The Excellent Glory, in the face of Jesus Christ.
pp. 101 - 104
We have been some time arriving at the `text' adopted as the heading of this series,
namely II Cor. 4: 6, but on the other hand, a text is not a verse lifted out of its context
and used merely as a peg upon which to hang the three points of a sermon. The text
should conform to its derivation textus `that which is woven, a fabric', and so related to
the whole as the threads of a textile fabric are related to the weft. Shakepeare's words are
worth remembering:
"In religion
What error, but some sober brow
Will bless it, and approve it with a text" (Merchant of Venice).
And so all the threads, the `watering down of the Word' that is so strenuously
repudiated, the solemn comparison of the two Covenants, the veiled face of Moses, the
unveiled face of the believer, the veil fabricated by the evil one out of undispensational
related texts, and the light of the gospel of the glory of Christ, all these threads are now
gathered up and presented in the words:
"For God, Who commanded the light to shine out of darkness, hath shined in our
hearts, to give the light of the knowledge of the glory of God in the face of Jesus Christ"
(II Cor. 4: 6).
We have no knowledge, nor do we possess the power to understand what the
conditions of life must have been before the overthrow of the world. We do know that
so far as God Himself is concerned, He was under no necessity to be faced with
darkness before He could appreciate light, "God is light, and in Him is no darkness at all"
(I John 1: 5).
"Make no mistake about this, my beloved brothers: all we are given is good, and all
our endowments are faultless, descending from above, from the Father of the heavenly
lights, Who knows no change of rising and setting, Who casts no shadow on the earth"

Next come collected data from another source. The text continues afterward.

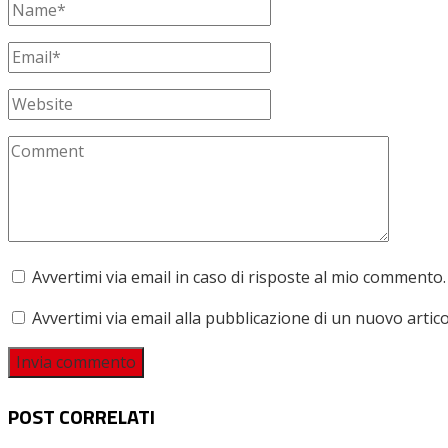
Avvertimi via email in caso di risposte al mio commento.
Avvertimi via email alla pubblicazione di un nuovo artico
POST CORRELATI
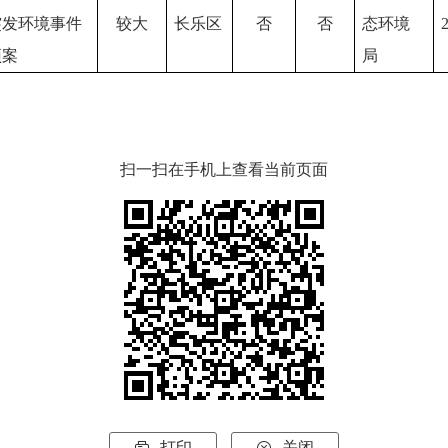
突发环境事件
较大
长乐区
否
否
态环境
预案
局
扫一扫在手机上查看当前页面
打印
关闭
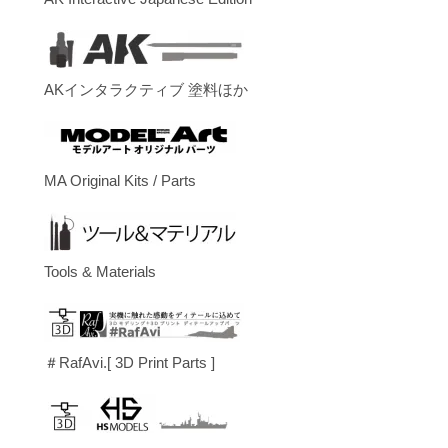
AKインタラクティブ 塗料ほか
MA Original Kits / Parts
Tools & Materials
＃RafAvi.[ 3D Print Parts ]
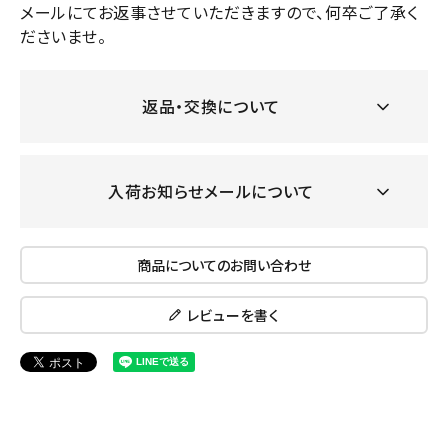
メールにてお返事させていただきますので、何卒ご了承く
ださいませ。
返品・交換について
入荷お知らせメールについて
商品についてのお問い合わせ
レビューを書く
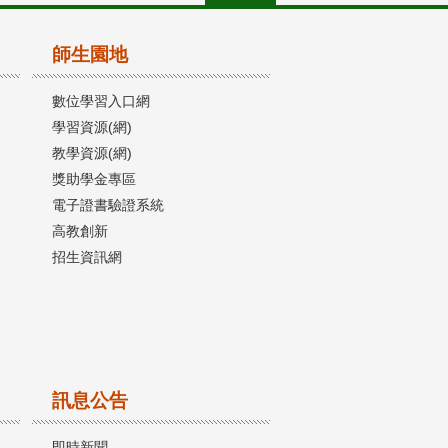
師生園地
數位學習入口網
學習資源(網)
教學資源(網)
獎助學金專區
電子證書驗證系統
高教創新
招生資訊網
訊息公告
即時新聞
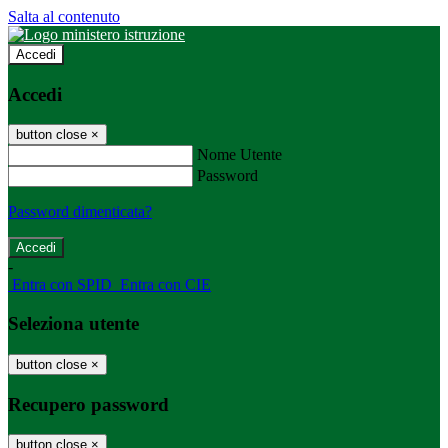
Salta al contenuto
Accedi
Accedi
button close
×
Nome Utente
Password
Password dimenticata?
-
Entra con SPID
Entra con CIE
Seleziona utente
button close
×
Recupero password
button close
×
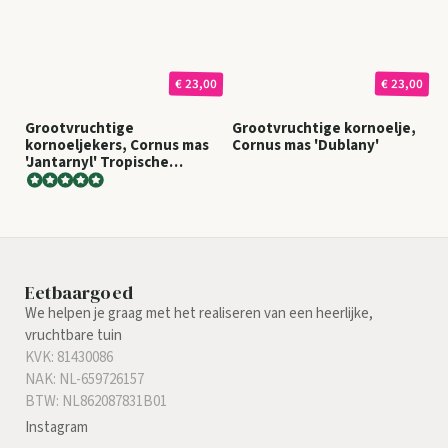
€ 23,00
€ 23,00
Grootvruchtige
Grootvruchtige kornoelje,
kornoeljekers, Cornus mas
Cornus mas 'Dublany'
'Jantarnyl' Tropische
aroma's en productief!
Eetbaargoed
We helpen je graag met het realiseren van een heerlijke,
vruchtbare tuin
KVK: 81430086
NAK: NL-659726157
BTW: NL862087831B01
Instagram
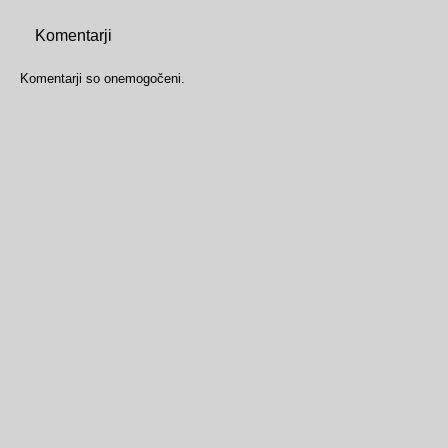
Komentarji
Komentarji so onemogočeni.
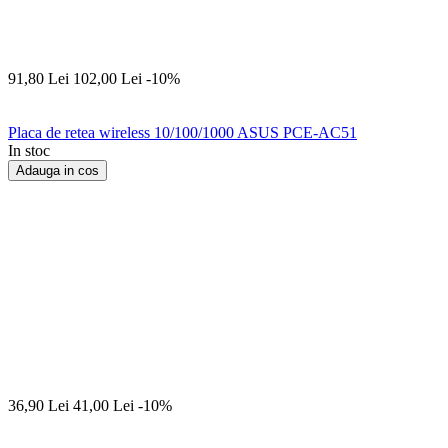
91,80
Lei
102,00
Lei
-10%
Placa de retea wireless 10/100/1000 ASUS PCE-AC51
In stoc
Adauga in cos
36,90
Lei
41,00
Lei
-10%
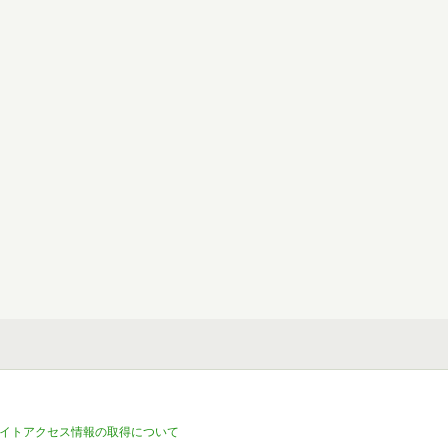
イトアクセス情報の取得について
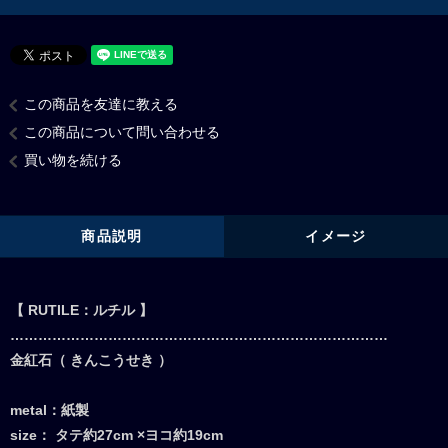
この商品を友達に教える
この商品について問い合わせる
買い物を続ける
商品説明
イメージ
【 RUTILE：ルチル 】
………………………………………………………………………
金紅石（ きんこうせき ）
metal：紙製
size： タテ約27cm ×ヨコ約19cm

(James 1: 16, 17, Moffatt).
During the ages, darkness alternates with light, and good is set over against evil, but
these alternations are limited to the time being, and when the ages have run their courses
the former things will pass away and a suggestion of what will be the new condition is
found in the New Jerusalem:
"The city had no need of the sun, neither the moon to shine in it: for the glory of God
did lighten it, and the Lamb is the light thereof . . . . . . . there shall be no night there"
(Rev. 21: 23, 25).
During the ages, however, we see through a glass darkly, we reflect as in a mirror the
glory of the Lord; we see the story of God in the face of Jesus Christ.